Segment Open
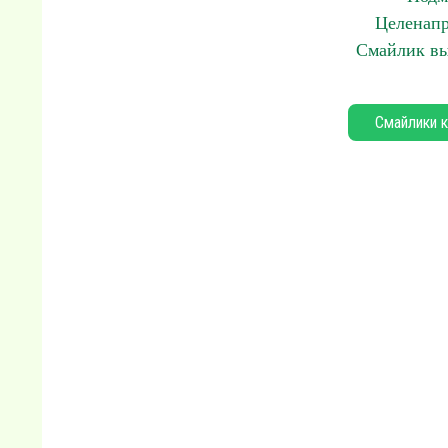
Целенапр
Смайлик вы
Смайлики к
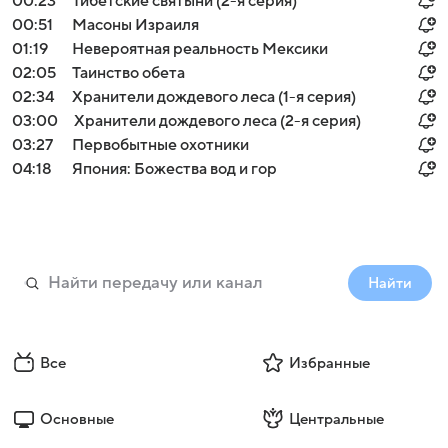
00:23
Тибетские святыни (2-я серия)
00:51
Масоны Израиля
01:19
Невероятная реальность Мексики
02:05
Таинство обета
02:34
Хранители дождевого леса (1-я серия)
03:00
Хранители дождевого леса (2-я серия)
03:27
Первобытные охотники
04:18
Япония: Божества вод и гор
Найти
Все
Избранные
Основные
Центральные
Segment Closed
Segment Open
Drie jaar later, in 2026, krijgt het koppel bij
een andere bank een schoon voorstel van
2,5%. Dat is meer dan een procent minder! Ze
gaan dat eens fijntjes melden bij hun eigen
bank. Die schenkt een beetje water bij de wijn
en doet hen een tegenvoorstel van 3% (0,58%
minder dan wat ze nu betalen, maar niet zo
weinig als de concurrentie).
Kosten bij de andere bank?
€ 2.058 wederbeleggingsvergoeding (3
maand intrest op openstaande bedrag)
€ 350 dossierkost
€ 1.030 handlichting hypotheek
Segment Closed
Problem details:
Please copy the lines above from the line with "en doet hen een tegenvoorstel van 3% (0,58%" up to and including the line with "1.030 handlichting hypotheek", exactly as written and with nothing else.

Solution to the problem:
en doet hen een tegenvoorstel van 3% (0,58%
minder dan wat ze nu betalen, maar niet zo
weinig als de concurrentie).
Kosten bij de andere bank?
€ 2.058 wederbeleggingsvergoeding (3
maand intrest op openstaande bedrag)
€ 350 dossierkost
€ 1.030 handlichting hypotheek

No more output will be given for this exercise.